Many thanks to Netgalley and Bookouture for my advance copy of this book in return for an honest review.
I’ve enjoyed Laura Elliot’s previous books, but somehow this one seemed to fall a bit short. I kept thinking that I could see where she was going with it, and what she was aiming to achieve, but then it just didn’t deliver what I was expecting. It’s a pity because all the ingredients are there for a really powerful story: characters you can identify with, a villain who you want to see brought to justice, heartaches and triumphs, and weaving it all together, the author’s skilful writing that is still very much in evidence, even though she doesn’t wrap it all up with the punch I very much wanted to see!
Beth McKeever is worn down by the cards that life has dealt her. A difficult childhood (I never really understood the favouritism her mother had for her sister over her), despite always trying to do the right thing, which extends into adulthood. Beth never seems to catch a break and never manages to attain real happiness despite marriage and 4 children. Her mother Marjory remains a misery throughout, determined to thrive on bitterness and refusing to see what’s right under her nose. Her brother Albert is her shining light, always there to help out in times of trouble and need and she depends on him for support. And support her he does when her husband, father of her two daughters, ups and leaves, tired of her endless harping. It’s a choice that is to have catastrophic consequences.

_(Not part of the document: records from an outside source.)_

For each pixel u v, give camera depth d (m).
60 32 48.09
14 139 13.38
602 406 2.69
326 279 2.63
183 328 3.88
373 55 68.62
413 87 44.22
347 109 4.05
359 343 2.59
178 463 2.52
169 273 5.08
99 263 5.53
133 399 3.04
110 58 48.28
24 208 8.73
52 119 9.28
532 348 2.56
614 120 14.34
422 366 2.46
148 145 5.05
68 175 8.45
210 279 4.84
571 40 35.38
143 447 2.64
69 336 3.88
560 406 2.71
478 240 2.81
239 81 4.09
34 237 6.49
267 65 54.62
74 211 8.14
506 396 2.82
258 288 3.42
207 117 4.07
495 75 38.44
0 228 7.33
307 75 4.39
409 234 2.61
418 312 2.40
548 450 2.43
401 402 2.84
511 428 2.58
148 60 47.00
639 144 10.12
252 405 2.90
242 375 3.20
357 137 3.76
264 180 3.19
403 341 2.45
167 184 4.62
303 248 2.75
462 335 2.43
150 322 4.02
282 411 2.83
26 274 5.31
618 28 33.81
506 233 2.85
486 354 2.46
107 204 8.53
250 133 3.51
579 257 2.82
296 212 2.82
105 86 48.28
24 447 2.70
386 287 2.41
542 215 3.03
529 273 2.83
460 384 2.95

And these are the themes that are carried through the book: bitterness, favouritism, negativity and unhappiness. Quite honestly, I found that they put a bit of a dark cloud over me as I continued to read.
By about three quarters of the way in, I started to find that I was losing track of the characters. There seemed to be a lot of names and people that I couldn’t quite place and who didn’t seem altogether necessary to the story and I started to skim a bit. I did want to get to the end, and despite my criticism, the thread of the story is maintained throughout – it never loses itself.
So, I’m giving this one 3 out of 5 stars. It just wasn’t what I’ve come to expect from Laura Elliot’s books as it’s a lot weaker than its predecessors. Nevertheless, it still carries a sound message.
PS: I don’t understand the title of the book either, but I really don’t want to sound like I’m being entirely negative!